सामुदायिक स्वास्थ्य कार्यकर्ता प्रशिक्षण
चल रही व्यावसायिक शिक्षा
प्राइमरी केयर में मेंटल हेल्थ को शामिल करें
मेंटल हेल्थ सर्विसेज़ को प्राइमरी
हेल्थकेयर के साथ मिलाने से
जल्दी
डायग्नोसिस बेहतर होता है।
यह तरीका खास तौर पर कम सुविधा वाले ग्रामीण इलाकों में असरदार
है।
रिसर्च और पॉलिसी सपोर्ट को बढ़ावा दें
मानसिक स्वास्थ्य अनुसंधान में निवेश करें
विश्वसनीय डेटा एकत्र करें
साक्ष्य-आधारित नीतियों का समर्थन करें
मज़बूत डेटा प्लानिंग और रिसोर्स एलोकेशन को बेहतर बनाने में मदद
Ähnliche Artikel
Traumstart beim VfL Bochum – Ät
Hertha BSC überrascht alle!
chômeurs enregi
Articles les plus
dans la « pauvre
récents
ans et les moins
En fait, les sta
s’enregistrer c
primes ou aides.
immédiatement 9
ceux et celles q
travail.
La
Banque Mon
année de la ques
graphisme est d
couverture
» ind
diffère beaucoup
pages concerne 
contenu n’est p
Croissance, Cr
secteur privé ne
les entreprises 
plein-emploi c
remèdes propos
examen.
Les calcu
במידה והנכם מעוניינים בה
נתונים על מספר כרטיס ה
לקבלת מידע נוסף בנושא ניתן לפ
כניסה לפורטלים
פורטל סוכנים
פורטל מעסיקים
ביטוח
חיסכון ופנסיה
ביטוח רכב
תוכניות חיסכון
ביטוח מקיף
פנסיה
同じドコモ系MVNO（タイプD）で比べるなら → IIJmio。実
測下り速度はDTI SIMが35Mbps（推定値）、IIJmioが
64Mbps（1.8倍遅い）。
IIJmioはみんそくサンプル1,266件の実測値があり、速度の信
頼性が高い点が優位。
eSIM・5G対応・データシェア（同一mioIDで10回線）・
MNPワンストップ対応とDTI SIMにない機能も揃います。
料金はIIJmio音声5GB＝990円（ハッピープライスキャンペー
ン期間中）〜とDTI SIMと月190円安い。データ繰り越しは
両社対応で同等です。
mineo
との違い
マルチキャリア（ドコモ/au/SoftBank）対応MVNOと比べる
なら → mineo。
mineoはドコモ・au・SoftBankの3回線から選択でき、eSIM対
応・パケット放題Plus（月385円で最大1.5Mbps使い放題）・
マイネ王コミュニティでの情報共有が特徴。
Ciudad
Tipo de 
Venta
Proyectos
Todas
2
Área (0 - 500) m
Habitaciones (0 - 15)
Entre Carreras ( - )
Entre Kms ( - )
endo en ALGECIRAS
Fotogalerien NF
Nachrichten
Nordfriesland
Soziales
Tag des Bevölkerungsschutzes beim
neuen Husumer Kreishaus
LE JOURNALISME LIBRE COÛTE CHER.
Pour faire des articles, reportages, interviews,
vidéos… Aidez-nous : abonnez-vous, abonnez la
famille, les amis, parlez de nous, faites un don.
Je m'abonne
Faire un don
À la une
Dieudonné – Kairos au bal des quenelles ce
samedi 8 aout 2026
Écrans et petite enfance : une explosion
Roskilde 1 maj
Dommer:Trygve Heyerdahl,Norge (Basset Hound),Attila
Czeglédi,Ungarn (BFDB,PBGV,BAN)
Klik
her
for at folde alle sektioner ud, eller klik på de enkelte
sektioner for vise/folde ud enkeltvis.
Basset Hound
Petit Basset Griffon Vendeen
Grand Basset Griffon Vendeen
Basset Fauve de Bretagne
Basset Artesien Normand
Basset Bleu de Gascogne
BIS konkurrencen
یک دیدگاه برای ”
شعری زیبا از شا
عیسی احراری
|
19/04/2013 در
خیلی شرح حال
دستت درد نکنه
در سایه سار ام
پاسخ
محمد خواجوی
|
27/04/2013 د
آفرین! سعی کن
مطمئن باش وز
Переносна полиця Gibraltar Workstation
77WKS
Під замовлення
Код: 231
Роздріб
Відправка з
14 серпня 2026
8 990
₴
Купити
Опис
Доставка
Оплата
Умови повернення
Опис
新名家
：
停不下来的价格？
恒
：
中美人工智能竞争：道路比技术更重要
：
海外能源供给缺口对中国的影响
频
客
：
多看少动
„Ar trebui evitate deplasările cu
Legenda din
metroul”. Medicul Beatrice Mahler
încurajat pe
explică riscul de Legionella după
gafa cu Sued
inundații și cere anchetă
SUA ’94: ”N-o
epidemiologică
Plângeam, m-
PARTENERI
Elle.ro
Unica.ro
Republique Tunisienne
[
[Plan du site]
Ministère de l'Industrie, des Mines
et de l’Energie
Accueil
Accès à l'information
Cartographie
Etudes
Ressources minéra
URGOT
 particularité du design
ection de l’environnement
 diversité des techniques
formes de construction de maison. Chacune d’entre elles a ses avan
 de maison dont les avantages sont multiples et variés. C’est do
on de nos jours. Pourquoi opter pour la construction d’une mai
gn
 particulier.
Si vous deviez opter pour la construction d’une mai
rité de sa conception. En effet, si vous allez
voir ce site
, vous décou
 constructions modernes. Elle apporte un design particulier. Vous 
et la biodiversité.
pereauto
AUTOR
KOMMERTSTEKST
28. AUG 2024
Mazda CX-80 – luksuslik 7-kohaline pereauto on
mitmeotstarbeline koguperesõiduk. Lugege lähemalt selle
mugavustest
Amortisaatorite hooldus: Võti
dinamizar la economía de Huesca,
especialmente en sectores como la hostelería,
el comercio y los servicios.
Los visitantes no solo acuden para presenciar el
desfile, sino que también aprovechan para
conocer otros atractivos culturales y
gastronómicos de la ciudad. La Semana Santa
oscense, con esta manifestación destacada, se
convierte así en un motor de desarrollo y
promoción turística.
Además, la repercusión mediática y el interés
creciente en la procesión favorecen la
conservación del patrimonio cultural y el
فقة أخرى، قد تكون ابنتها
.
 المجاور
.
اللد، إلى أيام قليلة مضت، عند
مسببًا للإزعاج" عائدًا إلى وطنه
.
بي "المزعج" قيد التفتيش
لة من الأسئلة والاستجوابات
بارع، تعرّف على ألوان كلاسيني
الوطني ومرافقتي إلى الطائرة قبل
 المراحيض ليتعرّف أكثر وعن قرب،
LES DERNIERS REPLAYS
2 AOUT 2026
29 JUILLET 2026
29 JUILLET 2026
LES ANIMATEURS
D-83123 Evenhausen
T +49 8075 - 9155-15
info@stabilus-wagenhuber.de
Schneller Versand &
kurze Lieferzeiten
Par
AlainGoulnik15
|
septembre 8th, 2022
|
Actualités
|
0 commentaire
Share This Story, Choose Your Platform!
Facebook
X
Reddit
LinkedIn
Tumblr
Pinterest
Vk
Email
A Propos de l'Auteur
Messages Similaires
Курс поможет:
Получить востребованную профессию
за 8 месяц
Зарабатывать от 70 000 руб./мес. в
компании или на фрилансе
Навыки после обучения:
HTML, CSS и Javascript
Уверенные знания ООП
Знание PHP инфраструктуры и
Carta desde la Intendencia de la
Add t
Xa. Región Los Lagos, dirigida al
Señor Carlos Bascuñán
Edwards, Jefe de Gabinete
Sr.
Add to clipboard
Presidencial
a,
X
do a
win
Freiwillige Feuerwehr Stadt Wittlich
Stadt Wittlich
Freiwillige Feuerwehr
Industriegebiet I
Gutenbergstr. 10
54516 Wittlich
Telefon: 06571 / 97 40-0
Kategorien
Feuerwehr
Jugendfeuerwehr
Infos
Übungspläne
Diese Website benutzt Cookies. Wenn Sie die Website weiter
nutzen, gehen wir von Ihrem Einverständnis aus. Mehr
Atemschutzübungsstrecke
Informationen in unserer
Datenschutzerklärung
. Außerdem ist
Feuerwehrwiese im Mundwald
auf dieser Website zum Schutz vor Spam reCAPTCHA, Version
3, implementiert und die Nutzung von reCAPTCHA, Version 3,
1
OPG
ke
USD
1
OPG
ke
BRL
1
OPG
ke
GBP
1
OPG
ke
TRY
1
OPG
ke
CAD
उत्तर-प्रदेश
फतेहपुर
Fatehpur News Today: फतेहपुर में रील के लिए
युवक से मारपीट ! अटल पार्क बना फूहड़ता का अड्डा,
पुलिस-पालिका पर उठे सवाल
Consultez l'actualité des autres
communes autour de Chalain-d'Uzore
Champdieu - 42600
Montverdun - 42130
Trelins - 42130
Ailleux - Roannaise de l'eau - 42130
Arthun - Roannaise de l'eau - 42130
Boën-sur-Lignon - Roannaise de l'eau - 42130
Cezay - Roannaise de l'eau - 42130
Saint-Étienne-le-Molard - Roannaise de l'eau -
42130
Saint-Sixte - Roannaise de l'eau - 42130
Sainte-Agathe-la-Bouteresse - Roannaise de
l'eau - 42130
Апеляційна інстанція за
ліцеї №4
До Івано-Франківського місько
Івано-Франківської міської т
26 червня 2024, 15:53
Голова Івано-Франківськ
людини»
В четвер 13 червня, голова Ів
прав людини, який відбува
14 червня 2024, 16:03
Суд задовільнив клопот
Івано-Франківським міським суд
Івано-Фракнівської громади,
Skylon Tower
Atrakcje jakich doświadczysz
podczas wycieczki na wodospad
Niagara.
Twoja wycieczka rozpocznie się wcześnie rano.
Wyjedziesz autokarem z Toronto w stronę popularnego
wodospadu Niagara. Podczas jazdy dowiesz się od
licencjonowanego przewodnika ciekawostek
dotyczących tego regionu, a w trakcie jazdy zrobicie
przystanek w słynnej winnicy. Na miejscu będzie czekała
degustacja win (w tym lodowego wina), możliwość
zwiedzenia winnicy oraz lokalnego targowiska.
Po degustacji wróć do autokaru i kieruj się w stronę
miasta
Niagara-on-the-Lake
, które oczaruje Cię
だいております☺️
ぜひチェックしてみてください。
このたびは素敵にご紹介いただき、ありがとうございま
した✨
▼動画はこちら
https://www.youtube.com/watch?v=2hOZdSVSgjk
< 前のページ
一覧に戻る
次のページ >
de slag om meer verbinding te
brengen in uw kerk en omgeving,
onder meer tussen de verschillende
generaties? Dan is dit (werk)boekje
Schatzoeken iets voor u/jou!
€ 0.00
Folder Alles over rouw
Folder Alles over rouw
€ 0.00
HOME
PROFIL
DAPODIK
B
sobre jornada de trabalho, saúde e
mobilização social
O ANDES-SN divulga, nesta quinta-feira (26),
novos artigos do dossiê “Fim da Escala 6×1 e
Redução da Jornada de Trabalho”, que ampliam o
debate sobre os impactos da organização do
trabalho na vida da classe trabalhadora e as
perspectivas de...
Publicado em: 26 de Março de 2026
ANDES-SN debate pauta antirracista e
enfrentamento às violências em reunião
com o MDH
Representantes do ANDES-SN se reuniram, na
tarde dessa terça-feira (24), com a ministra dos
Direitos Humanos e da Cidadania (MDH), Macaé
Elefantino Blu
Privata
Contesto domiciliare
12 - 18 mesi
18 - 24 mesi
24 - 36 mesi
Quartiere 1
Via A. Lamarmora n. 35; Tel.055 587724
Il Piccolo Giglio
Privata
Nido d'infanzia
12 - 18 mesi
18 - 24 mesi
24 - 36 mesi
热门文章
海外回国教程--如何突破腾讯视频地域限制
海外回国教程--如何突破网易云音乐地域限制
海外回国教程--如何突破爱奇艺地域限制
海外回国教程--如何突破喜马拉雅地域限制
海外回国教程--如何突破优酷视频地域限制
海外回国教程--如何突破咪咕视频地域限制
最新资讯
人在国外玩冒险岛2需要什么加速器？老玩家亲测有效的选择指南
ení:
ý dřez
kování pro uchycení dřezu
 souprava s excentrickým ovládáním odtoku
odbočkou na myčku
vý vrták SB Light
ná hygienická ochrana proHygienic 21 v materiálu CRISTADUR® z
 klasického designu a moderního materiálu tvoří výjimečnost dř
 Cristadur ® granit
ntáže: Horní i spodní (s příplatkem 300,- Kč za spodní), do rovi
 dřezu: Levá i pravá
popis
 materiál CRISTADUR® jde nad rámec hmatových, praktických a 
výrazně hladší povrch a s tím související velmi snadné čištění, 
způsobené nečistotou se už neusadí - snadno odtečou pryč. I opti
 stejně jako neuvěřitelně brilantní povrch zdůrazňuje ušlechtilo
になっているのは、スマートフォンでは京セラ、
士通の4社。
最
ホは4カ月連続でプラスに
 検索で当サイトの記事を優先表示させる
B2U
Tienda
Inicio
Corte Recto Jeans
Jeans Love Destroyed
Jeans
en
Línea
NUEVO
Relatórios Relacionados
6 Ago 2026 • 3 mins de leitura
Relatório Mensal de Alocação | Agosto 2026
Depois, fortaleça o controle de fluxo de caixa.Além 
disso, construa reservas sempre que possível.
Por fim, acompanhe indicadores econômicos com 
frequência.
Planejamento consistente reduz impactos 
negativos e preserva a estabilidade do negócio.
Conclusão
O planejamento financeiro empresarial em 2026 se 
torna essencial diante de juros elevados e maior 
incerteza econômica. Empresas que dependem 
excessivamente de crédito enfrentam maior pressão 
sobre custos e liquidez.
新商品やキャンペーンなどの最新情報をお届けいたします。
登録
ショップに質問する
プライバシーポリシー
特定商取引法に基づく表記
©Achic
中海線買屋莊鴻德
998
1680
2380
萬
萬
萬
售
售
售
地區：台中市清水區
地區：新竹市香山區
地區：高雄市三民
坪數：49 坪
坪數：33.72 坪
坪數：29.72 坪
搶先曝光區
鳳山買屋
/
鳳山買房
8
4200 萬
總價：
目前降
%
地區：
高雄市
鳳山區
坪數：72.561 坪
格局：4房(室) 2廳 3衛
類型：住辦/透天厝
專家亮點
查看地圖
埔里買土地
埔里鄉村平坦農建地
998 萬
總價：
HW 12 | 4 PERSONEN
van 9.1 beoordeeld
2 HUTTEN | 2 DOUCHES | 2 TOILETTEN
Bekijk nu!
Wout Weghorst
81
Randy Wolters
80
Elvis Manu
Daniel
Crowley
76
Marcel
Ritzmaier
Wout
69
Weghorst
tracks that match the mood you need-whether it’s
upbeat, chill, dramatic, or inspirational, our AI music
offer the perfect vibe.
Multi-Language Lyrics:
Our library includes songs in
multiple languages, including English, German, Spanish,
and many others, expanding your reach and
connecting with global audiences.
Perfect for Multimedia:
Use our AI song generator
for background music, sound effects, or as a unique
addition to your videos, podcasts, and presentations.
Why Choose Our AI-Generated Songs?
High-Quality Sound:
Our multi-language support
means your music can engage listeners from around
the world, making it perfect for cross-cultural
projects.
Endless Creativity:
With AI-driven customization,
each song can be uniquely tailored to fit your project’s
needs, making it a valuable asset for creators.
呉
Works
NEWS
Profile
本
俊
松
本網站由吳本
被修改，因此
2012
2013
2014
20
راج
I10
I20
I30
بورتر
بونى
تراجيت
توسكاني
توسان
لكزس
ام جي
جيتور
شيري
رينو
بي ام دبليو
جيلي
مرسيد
● ● ●
● **À FAIRE**
Transposez en liste JSON de chaînes tout ce qui va du début des enregistrements jusqu'à la ligne contenant « रिसर्च और पॉलिसी सपोर्ट को बढ़ावा दें » incluse, avec une chaîne par ligne et sans les lignes vides.

● **RÉSULTAT CI-DESSOUS**
[
  "सामुदायिक स्वास्थ्य कार्यकर्ता प्रशिक्षण",
  "चल रही व्यावसायिक शिक्षा",
  "प्राइमरी केयर में मेंटल हेल्थ को शामिल करें",
  "मेंटल हेल्थ सर्विसेज़ को प्राइमरी",
  "हेल्थकेयर के साथ मिलाने से",
  "जल्दी",
  "डायग्नोसिस बेहतर होता है।",
  "यह तरीका खास तौर पर कम सुविधा वाले ग्रामीण इलाकों में असरदार",
  "है।",
  "रिसर्च और पॉलिसी सपोर्ट को बढ़ावा दें"
]